As such, the difficulty of the task for a Bible-believer is apparent. God’s laws are not thwarted easily. In fact, I will go out on a limb. A vaccine to prevent HIV infection in homosexuals and IV-drug abusers as effective as most childhood vaccines today will not be found. I base this statement on the spiritual basis above and not research to date.
Anytime one makes a statement that science will or will not accomplish something, one is on tenuous grounds. However, with the perversity of these two acts, I don’t believe the natural laws inherent to allow HIV infection in this perversity can be overcome. Besides, who will remember my statement more than 10 years hence should a vaccine be developed and I be proven wrong?
How We Differ: Simplified
“We” are those committed to a Biblical medical ethic. “We” are those who have produced newsletters, journals, and tapes under the general description “Biblical medical ethics.” So far, we have had no challengers under that description. There are all sorts of “Christian medical ethics” and Christians developing medical ethics, but to my knowledge we are the only ones willing to accept and portray this label.
But, who are we? I know that repetition occurs on these pages. It is unavoidable, but I try to present it in a variety of ways. A diamond is a diamond, but as you turn it in the light, you learn more and more about the colors of that diamond that you did not know before.
Here, I want to name four characteristics that distinguish us from other “Christian” ethicists. These are intended for simple identification rather than exploration which is an ongoing project of these pages. 1) The label “Biblical medical ethics” is unchallenged by anyone else.

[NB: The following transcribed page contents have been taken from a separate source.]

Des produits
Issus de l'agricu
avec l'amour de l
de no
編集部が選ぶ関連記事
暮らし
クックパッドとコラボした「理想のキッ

2) The efficacy of modern medicine is extremely limited. That is, medicine does little to change the course of morbidity and mortality. On balance, it does more harm than good.

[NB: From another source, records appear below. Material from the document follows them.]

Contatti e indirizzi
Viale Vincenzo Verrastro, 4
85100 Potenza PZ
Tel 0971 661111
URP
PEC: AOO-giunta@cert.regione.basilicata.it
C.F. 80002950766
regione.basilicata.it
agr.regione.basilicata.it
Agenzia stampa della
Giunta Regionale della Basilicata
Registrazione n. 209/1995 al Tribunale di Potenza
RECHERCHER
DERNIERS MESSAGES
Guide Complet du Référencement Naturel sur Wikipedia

3) The government’s role in medicine is limited to a few public health measures. Licensure is not the role of the state. Neither are Medicare, Medicaid, and other medical provisions for certain groups of people (other than those injured in direct service to the state: soldiers, police, etc.).
4) The science of medicine mostly does not exist. The large majority of what physicians do has little basis in scientific evidence. There is much condemnation of past medical practices with little acknowledgement that we are likely just as ignorant today as yesterday.